In the Orthodox tradition the “Jesus Payer” (“Lord Jesus Christ, have mercy on me”) is given as a “battle ax” against all trials and temptations. It can be adapted to a short invocation as circumstance require, such as “Lord, have mercy!” or “Lord, give me strength, or give me patience, or give me light to deal with this problem.” When sparks light up, invoking the Jesus Prayer helps the soul to take refuge in its own spiritual home, defusing anger, and holding back words or actions that would prove regrettable.

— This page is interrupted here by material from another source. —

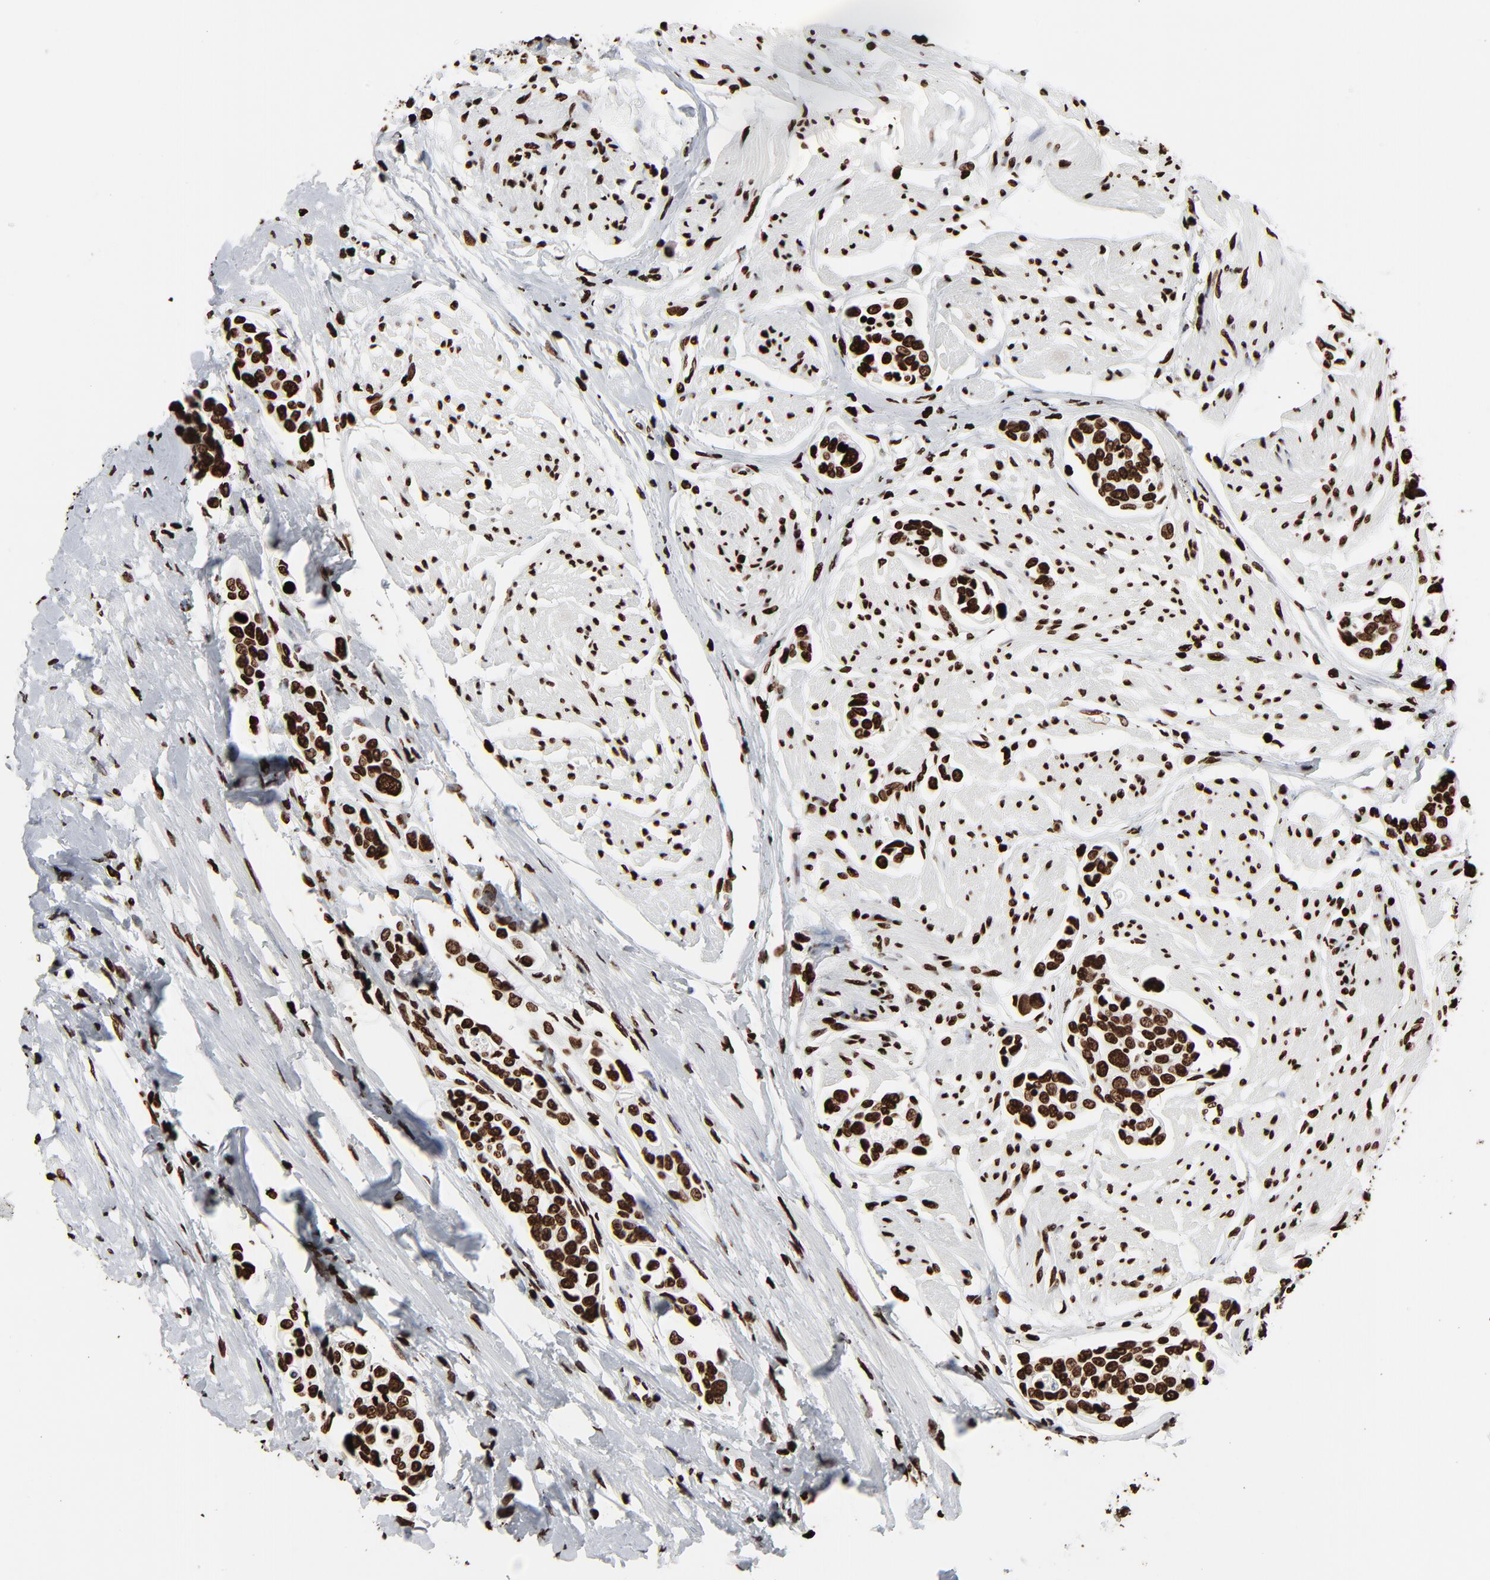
{"staining": {"intensity": "strong", "quantity": ">75%", "location": "nuclear"}, "tissue": "urothelial cancer", "cell_type": "Tumor cells", "image_type": "cancer", "snomed": [{"axis": "morphology", "description": "Urothelial carcinoma, High grade"}, {"axis": "topography", "description": "Urinary bladder"}], "caption": "High-grade urothelial carcinoma stained for a protein exhibits strong nuclear positivity in tumor cells.", "gene": "H3-4", "patient": {"sex": "male", "age": 78}}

St. Dorotheos suggests a silent and humble prayer of the heart which lifts up the dignity of the offender himself. “O God, help my brother and me, through his prayers!” With these words a person intercedes for his brother or sister, a sure sign of sympathy and love, and he is humbling himself by asking help from God through the offender’s prayers. St. Dorotheos asks: “Where there is sympathy and love and humility, how can wrath and other passions develop?” He quotes a saying from Evagrius the Ascetic: “The man who prays for his enemies is a man without rancor.” Praying for the wellness and salvation of our adversaries provides the surest path to being healed from resentments and to preparing the ground for healing and peace. St. Dorotheos ends his treatise with this prayerful counsel: “May God give us to remember and keep what we have heard [learned], lest it bring us a heavy sentence on the day of judgment.” Pray for us, O saint of God!